Chanting “no range, no train,” all 71 members of the Yale Police Benevolent Association, the union that represents many Yale Police Department officers and patrolmen, protested the YPD’s new firearm qualification policy on Wednesday afternoon.

The protest, which took place outside the YPD’s headquarters on the corner of Ashmun and Lock streets, concerned a controversial new firearm training rule for YPD officers. Before this summer, when officers failed a test for gun proficiency twice, they entered a 30-day remedial period to improve and could repeat the process of testing and training until they passed. But in June, the Yale Police Department enacted General Order 302C, a policy that added disciplinary actions as severe as dismissal when officers fail to reach a designated level of gun proficiency after being given 30 weekdays to reach that level.

Members of the YPBA held two informational picketing sessions, one at noon and another at 3:30 p.m., to protest the YPD’s alleged lack of good faith in negotiating the current dispute.

Rich Simons, the YPBA president and a YPD patrolman, said he found the new policy restrictive and the 30-day time frame most troubling. He said the University cannot expect officers to pass the test in such a short period without providing them with a reliable location to practice shooting.

“It’s about the time and length that we have to qualify,” Simons said. “We want to be proficient, but you [have] got to give us [time].”

Mike Hall, YPBA spokesman and a YPD patrolman, and Simons said that due to the lack of available nearby shooting ranges, officers have had to travel to neighboring towns to find places to practice. Some officers have traveled as far as Glastonbury, about a one-hour drive from New Haven, preventing them from receiving optimal training, Hall said.

YPD officer Adam Marong said that under former Chief James Perrotti, officers received more intensive firearms training. He said Chief Ronnell Higgins has decreased the amount of training for officers. Marong also said officers used to be able to practice at the New Haven Police Department but can no longer access that location.
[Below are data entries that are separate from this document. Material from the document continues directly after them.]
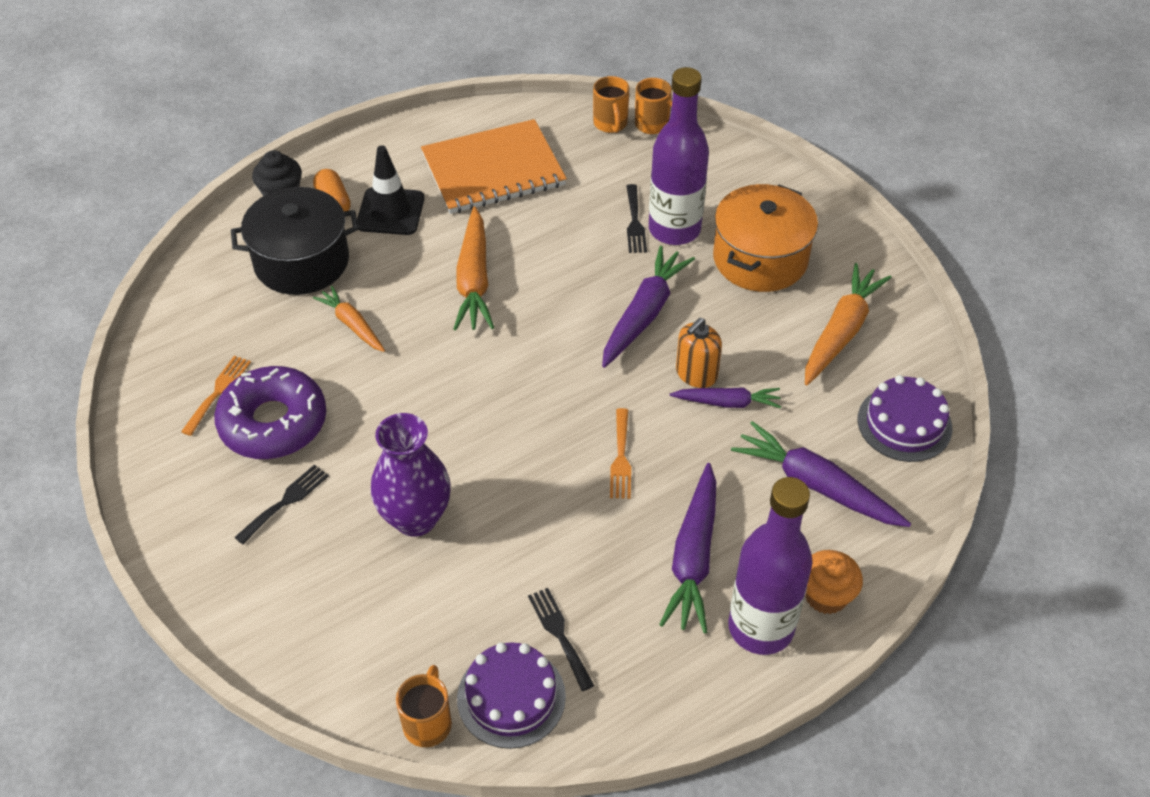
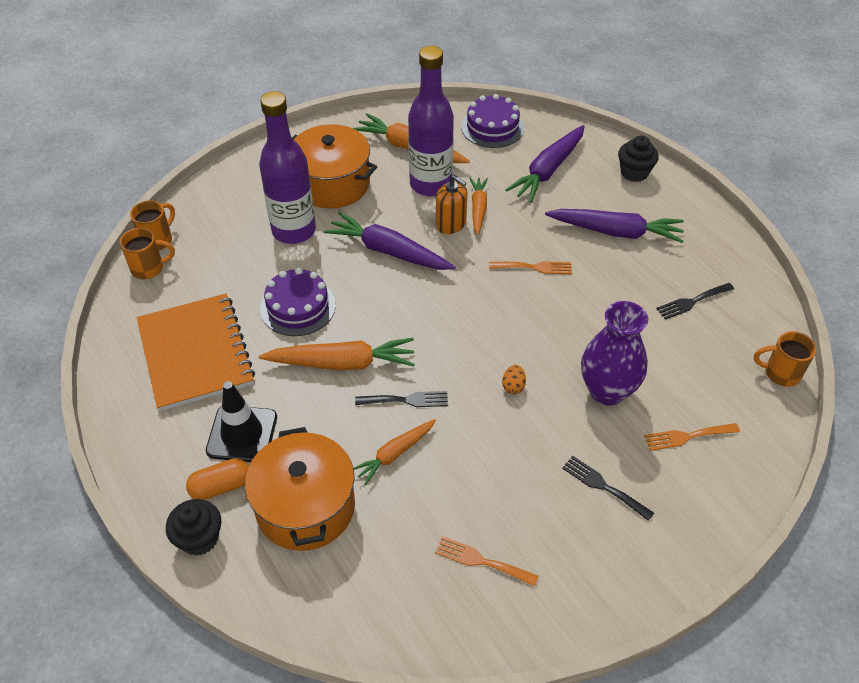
camera: 90 degrees left, 0 degrees up
purple donut [214,366,326,459] -> none
black pot [231,187,358,295] -> orange pot [245,427,355,551]
purple cake [457,642,566,749] -> purple cake moved to [260,268,336,336]
black fork [626,184,647,253] -> black fork moved to [355,391,448,407]
purple carrot [670,387,781,408] -> orange carrot [470,177,488,235]
purple bottle [728,477,813,655] -> purple bottle moved to [408,46,454,196]
orange cupcake [805,550,863,614] -> black cupcake [618,135,659,182]
none -> orange egg [502,365,526,394]
none -> orange fork [644,423,740,451]

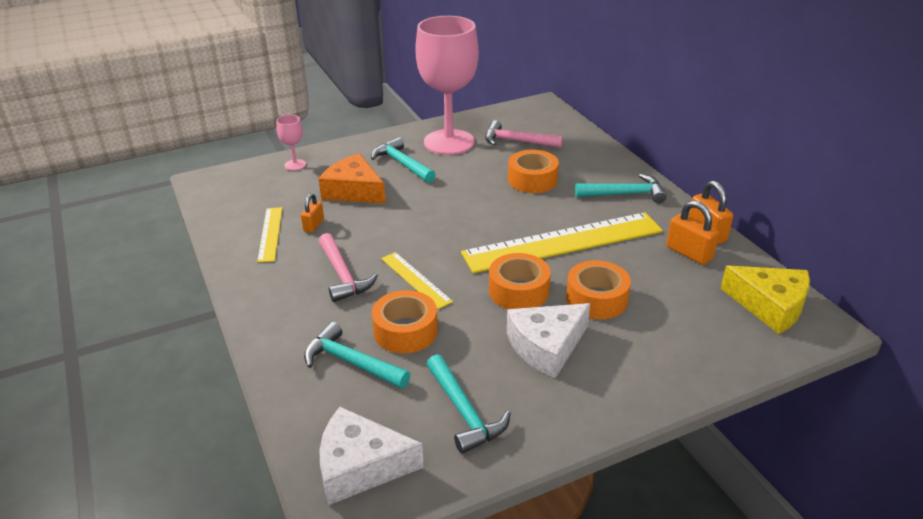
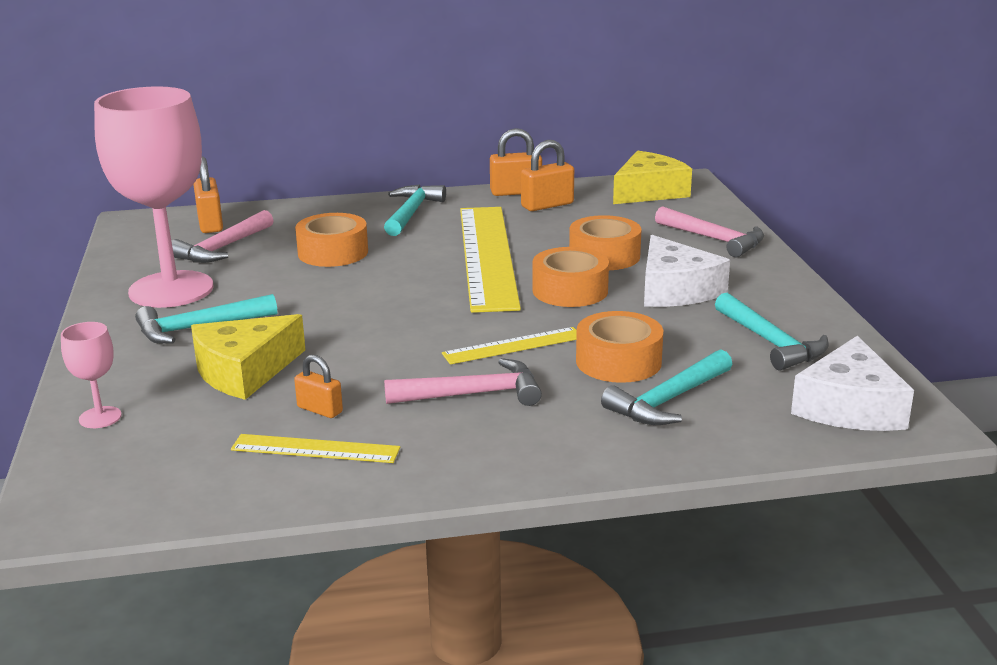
camera: 75 degrees left, 10 degrees down
orange cheese [319,153,386,204] -> yellow cheese [191,314,305,400]
turquoise hammer [426,354,511,454] -> turquoise hammer turned 75 degrees clockwise [715,293,829,371]
none -> orange padlock [193,156,223,233]
none -> pink hammer [655,206,764,257]

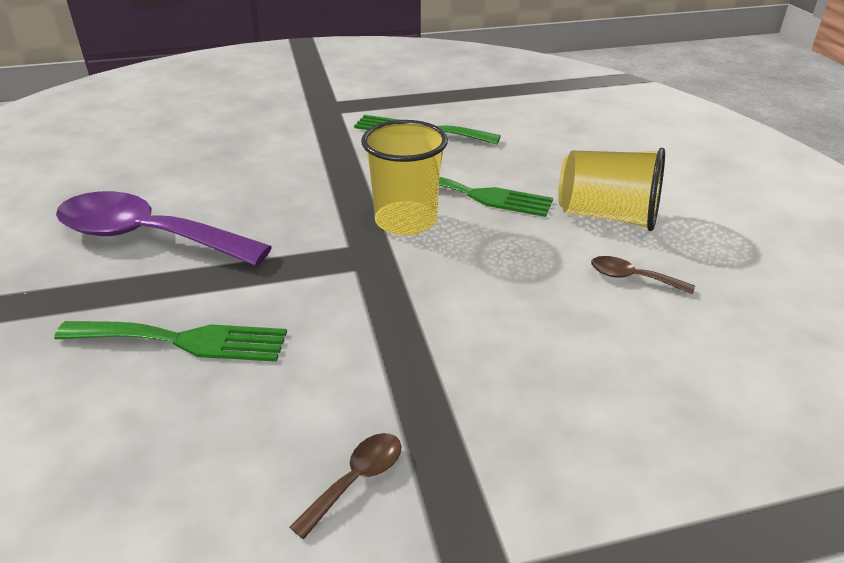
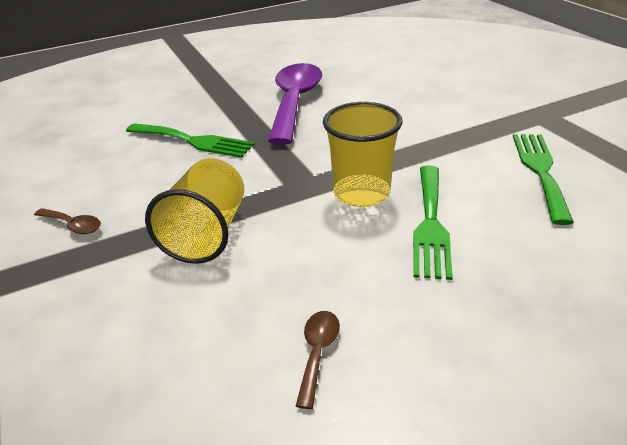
camera: 80 degrees right, 0 degrees up
green fork [54,321,287,362] -> green fork turned 60 degrees counterclockwise [126,123,255,158]
yellow cup [558,148,665,231] -> yellow cup moved to [145,158,244,264]

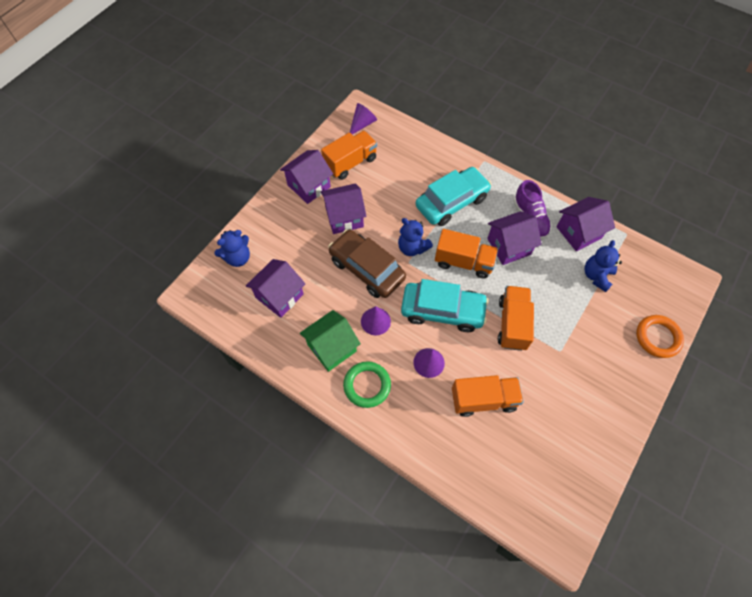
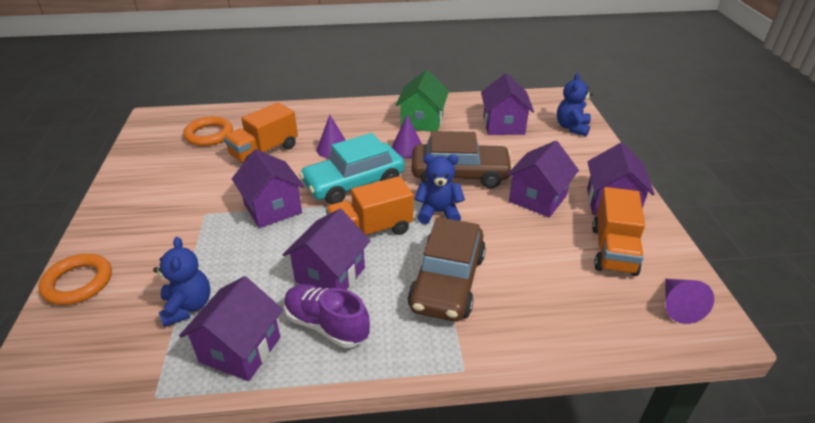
camera: 140 degrees right, 25 degrees down
green ring [343,361,391,408] -> none
turquoise car [416,167,491,226] -> brown car [407,217,486,322]
orange truck [498,286,534,351] -> purple house [232,149,305,228]
none -> orange ring [183,116,233,146]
In an email to the News, University spokesman Tom Conroy said that YPD officers have sufficient training opportunities and that the NHPD’s shooting range will be available for YPD officers after current renovations there are completed.

“Officers are offered as many opportunities to qualify during the remedial firearms training period as deemed reasonable by them and the instructors,” Conroy said. “The Yale Police has always made firing ranges available for training.”

Wednesday’s picketing also drew support from other university unions, such as Locals 34 and 35, as well as other employees including Yale security guards.

John Maturo, a member of Local 35 and a plumber at Yale’s physical plant, said all the plumbers from Local 35 attended the event to stand in solidarity with his fellow workers.

“I am going to support every part of [the union] organization to make Yale a better place to work, because we need a safe place to work — that’s why I am here to support my brothers,” Maturo said. “We are very strong here.”

After receiving notification of the new general order, the YPBA offered a counterproposal to the University, in which the 30-day remedial training period was extended to 90 days.

But Andrew Matthews, one of the attorneys representing the YPBA, said the University refused to consider this compromise. Higgins was also not interested in the union’s proposal, Hall said.

“There has been no change in their attitude whatsoever,” Hall said. “They’ve given us no update, still refusing to talk to us, refusing to negotiate with us. We are just at a standstill. And that’s why we are out there today.”

YPBA members demanded a statement from Higgins during the Wednesday protest, but he did not come outside to meet them.

This dispute coincides with the ongoing contract negotiation between the YPBA and Yale, but the former has not influenced the latter’s progress, Matthews said. He added that the initial draft of General Order 302C required all YPD members to be proficient with both pistols and rifles, a requirement not found in any police department in Connecticut. After agreeing to remove the rifle qualification requirement, the University and YPBA reached an impasse in further negotiations.

On Sept. 21, the YPBA filed an unfair labor practice grievance with the National Labor Relations Board, alleging that the University did not bargain in good faith. After the NLRB found merit in YPBA’s claims, it deferred the case to third-party arbitration, a process that is underway, Matthews said.

He added that Yale and the YPBA have requested a list of viable arbitrators from the Federal Mediation and Conciliation Service. Both parties will work in conjunction to find a neutral arbitrator, who will decide whether General Order 302C complies with federal labor regulations.

The final selection can be expected within the coming weeks, Matthews added.

According to Article 16, Section Four of the YPBA contract, either the University or the union can reject the first panel of arbitrators and request a second panel within seven days.